Kehidupan Hana baik-baik saja sampai pria bernama Yudis datang menawarkan cinta untuknya. Hana menjadi sering gelisah setelah satu per satu orang terdekatnya dihabisi jika keinginan pemuda berdarah Bali-Italia itu tidak dituruti. Mampukah Hana lolos dari kekejaman obsesi Yudis? Ataukah justru pasrah menerima nasib buruknya?

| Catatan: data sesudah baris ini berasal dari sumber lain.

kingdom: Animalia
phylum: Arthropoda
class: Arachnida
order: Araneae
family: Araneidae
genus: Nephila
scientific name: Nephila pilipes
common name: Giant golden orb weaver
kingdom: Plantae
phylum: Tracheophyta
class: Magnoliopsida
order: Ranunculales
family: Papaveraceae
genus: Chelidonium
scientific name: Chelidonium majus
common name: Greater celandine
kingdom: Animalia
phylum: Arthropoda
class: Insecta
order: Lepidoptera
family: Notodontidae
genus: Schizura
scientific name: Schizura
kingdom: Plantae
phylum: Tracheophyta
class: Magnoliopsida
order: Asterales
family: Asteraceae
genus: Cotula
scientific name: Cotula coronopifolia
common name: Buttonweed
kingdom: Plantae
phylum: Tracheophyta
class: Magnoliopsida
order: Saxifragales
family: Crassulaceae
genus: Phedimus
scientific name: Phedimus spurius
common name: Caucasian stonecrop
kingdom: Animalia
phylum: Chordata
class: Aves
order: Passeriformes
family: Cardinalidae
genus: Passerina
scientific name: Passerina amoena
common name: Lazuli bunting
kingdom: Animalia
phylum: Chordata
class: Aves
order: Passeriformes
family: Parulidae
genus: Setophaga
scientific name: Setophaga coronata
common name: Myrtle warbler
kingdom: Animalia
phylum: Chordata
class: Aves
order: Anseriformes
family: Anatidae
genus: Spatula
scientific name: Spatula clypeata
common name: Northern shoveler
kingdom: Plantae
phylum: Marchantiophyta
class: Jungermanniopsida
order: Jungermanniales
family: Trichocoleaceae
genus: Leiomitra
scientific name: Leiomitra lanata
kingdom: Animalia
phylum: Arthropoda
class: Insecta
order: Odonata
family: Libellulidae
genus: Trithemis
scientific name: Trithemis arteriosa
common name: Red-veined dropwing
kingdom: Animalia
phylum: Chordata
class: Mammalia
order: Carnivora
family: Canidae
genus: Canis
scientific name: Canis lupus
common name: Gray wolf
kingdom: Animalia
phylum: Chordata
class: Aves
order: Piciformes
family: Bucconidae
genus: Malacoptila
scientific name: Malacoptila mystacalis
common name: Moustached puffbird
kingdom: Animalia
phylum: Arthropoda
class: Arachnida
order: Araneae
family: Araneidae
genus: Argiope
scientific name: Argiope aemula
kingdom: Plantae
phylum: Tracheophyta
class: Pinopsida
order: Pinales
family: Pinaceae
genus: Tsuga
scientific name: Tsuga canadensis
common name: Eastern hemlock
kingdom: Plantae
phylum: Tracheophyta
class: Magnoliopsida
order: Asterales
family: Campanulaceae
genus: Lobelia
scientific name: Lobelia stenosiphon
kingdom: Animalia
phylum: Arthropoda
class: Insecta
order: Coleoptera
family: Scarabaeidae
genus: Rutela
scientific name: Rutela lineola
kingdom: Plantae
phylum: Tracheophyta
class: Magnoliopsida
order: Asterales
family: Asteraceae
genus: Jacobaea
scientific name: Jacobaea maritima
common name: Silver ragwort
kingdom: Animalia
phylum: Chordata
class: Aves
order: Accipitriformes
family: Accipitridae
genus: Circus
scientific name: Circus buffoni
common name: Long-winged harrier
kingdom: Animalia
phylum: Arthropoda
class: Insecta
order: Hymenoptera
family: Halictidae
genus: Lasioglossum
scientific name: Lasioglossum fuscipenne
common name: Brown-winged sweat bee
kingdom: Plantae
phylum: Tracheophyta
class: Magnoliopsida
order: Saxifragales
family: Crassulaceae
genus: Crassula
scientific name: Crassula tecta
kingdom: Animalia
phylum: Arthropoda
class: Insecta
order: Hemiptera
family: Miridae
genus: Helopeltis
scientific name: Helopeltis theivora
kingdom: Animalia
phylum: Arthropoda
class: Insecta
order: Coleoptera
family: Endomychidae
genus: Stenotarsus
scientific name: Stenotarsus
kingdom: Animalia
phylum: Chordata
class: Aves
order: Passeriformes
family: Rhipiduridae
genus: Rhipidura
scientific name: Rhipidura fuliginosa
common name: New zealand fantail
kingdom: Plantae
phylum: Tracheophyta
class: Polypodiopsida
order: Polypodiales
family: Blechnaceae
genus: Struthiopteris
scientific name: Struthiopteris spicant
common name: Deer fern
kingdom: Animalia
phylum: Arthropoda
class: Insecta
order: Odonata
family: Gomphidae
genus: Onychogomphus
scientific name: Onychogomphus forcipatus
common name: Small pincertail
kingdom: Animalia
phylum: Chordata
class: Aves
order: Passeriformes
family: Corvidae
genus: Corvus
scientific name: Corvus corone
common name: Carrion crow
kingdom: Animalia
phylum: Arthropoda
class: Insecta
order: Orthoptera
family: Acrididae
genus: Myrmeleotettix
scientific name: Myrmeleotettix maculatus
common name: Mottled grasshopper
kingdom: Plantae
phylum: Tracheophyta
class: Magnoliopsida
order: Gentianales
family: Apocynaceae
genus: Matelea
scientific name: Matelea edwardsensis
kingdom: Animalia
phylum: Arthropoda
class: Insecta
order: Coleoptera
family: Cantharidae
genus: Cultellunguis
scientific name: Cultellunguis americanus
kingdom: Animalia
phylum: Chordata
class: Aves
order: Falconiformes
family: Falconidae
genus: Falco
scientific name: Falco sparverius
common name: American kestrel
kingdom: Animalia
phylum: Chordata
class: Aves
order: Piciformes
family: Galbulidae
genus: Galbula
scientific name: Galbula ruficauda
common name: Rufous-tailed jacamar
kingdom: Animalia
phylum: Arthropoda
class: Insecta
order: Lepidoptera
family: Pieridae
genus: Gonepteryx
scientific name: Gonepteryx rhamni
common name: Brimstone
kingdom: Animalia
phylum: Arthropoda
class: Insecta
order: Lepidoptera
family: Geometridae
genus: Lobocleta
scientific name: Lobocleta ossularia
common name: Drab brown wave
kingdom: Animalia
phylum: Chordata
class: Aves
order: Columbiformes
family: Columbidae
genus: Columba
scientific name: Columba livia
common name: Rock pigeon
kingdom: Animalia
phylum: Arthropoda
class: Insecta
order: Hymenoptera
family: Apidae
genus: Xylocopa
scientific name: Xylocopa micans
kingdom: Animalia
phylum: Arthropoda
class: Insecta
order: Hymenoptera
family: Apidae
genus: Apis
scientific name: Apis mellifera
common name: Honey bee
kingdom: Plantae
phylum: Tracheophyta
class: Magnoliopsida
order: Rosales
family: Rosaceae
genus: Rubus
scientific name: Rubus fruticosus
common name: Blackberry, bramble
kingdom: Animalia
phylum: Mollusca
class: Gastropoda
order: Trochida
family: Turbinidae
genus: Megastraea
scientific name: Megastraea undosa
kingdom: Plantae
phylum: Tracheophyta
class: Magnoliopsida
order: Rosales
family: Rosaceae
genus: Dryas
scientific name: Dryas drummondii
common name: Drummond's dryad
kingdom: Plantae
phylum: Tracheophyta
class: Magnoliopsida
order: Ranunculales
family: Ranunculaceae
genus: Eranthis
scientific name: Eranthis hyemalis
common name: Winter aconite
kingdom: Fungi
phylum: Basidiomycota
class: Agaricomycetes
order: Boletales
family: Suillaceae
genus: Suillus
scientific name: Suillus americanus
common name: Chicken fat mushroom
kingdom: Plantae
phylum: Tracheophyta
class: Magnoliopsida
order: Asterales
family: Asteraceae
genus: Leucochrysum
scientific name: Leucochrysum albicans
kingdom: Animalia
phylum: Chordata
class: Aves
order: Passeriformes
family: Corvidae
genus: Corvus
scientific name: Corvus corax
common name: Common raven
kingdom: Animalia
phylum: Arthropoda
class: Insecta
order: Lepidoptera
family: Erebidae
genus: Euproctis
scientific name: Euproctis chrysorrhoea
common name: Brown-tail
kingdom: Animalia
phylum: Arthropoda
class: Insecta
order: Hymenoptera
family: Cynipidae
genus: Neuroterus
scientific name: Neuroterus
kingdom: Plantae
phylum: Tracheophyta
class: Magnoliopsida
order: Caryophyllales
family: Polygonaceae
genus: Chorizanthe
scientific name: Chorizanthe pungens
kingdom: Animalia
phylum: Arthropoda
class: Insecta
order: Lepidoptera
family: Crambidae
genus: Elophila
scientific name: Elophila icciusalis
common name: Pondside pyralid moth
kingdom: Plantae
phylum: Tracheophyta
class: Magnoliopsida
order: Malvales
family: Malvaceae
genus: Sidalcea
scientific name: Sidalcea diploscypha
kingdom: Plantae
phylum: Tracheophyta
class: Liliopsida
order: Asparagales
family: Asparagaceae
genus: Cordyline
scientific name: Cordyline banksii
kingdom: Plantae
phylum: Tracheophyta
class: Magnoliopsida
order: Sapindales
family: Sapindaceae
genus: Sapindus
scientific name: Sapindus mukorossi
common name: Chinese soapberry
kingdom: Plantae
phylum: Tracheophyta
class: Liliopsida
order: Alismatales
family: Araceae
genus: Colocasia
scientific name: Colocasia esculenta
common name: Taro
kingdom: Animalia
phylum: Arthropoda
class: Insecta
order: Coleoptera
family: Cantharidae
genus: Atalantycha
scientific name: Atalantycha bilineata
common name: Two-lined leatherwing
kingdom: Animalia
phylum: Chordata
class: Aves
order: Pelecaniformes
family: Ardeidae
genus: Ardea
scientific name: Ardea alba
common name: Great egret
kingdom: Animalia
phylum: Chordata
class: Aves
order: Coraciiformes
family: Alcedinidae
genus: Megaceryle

Karya ini diterbitkan atas izin NovelToon Ira Adinata, isi konten hanyalah pandangan pribadi pembuatnya, tidak mewakili NovelToon sendiri
Pertemuan Mengejutkan
"Demian, Kakak mau lanjutin masak dulu, ya. Nanti kita lanjut ngobrol lagi," kata Hana, tampak tergesa-gesa.
"Kak Hana nggak mau ketemu sama Bli Yudis dulu?" tanya Demian tanpa berkedip.
"Enggak. Lain kali aja," pungkas Hana, bergegas ke dapur.
Sementara Hana melanjutkan masakannya di dapur, Demian menyambut kedatangan Yudis dengan senyum sumringah. Disambutnya pria berkaca mata itu di ruang tamu dan mempersilakannya masuk.
"Bli, tumben mampir lagi kemari. Kangen, ya, sama gue?" sapa Demian, sambil nyengir.
"Gue butuh parfum baru. Ada yang lebih mantap nggak?" terang Yudis tanpa basa-basi.
"Oh, butuh parfum. Masuk aja, kuy!" ajak Demian berjalan menuju galeri parfum milik ibunya.
Yudis melihat-lihat ke sekitar ruangan, lalu menghentikan langkahnya di depan ruangan khusus parfum. Demian menyodorkan beberapa macam parfum racikan ibunya pada Yudis. Pria berkacamata itu langsung membuka botol satu per satu, lalu menghirup aromanya.
"Bli, kata Koh Kevin lo bawa cewek ke acara makan malam. Gimana? Hubungan lo sama itu cewek masih jalan, kan? Secara, lo itu, kan, ganteng, cerdas, jago bisnis, kaya, anak pejabat, seksi terus ... apa lagi, ya? Ah, pokoknya lo tuh seratus persen perfect, lah, menurut gue. Yang bener aja, cewek itu nggak mau sama lo," tutur Demian dengan santai.
Yudis mencibir sambil mengedikkan bahu. "Entahlah. Meskipun udah gue bawa ke acara penting, dia tetep aja nolak gue. Katanya gara-gara kami beda status. Mungkin dia minder disamperin terus sama gue. Padahal gue pengen banget jadian sama dia, tapi dianya susah nerima gue."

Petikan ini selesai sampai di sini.